My guess is that you’re approaching breakpoints haphazardly, jumping around and styling. It’s important to understand that styles inherit from the larger breakpoints to the smaller ones. In a normal resolution site, that means Desktop → Tablet → Mobile-Landscape → Mobile-Portrait, like this…
That flow is GENIUS when you use it properly, because it aligns with the way CSS media breakpoints actually work. But if you try to ignore that inheritance mechanic, you’ll suffer.
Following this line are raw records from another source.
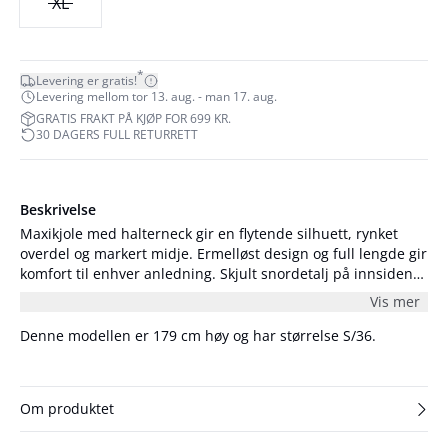
XL
*
Levering er gratis!
Levering mellom tor 13. aug. - man 17. aug.
GRATIS FRAKT PÅ KJØP FOR 699 KR.
30 DAGERS FULL RETURRETT
Beskrivelse
Maxikjole med halterneck gir en flytende silhuett, rynket
overdel og markert midje. Ermelløst design og full lengde gir
komfort til enhver anledning. Skjult snordetalj på innsiden
av den nederste delen, for å skape et drapert uttrykk.
Vis mer
Denne modellen er 179 cm høy og har størrelse S/36.
Om produktet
Jumping around is bad for your process because if you style Mobile-Portrait first, and then jump to Tablet and make a styling change… Mobile-Portrait is going to try to inherit those changes. As a result, you will probably see unanticipated impacts when you switch back to Mobile-Portrait.
The best approach is to design top-down.
- Design for desktop ( or your largest breakpoint ) first. Make that look the way you want- every part including navigation.
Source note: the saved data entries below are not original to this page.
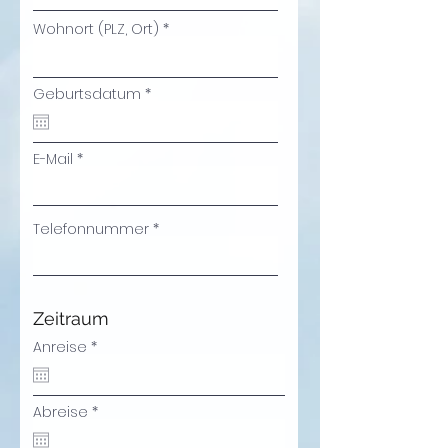
Wohnort (PLZ, Ort)
r
Geburtsdatum
*
e
q
u
i
E-Mail
r
e
d
Telefonnummer
Zeitraum
r
Anreise
*
e
q
u
i
r
Abreise
*
r
e
e
q
d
- THEN, switch to Tablet view, and make styling changes you need to fit that breakpoint. Those changes will propagate down to the mobile views.
- THEN, switch to Mobile-Landscape view, and do the same. Your changes will override the styles inherited from Tablet, and will propagate to Mobile-Portrait.
- THEN, switch to Mobile-Portrait, and make your final adjustments… grid layouts, font sizes, margin widths, whatever you need. Changes you make there won’t break anything in the larger breakpoints
Once you get this, the design process becomes a joy in Webflow.
And to the Squarespace comment- yeah, you chose a Ferrari, and it drives differently. Power comes with a learning curve… I had the same confusion when I started with Webflow.
Two final tips for you;
In steps 2, 3, and 4 above, pay particular attention to your mobile navigation menu. Expand it, and make sure it make sense. You generally can’t see it in Desktop view, and it’s the central navigation experience for people not-on-desktops. At each breakpoint, you may need to change menu button sizes, etc., or even hide items on mobile to make it more navigable.
In steps 3 and 4, do your design work but then publish and look at the demo site on a phone. You’ll see important differences, that are not visible in the designer. Ideally, view it on both iOS Safari and Chrome Android.
Those strategies make the difference between a good site and a great one.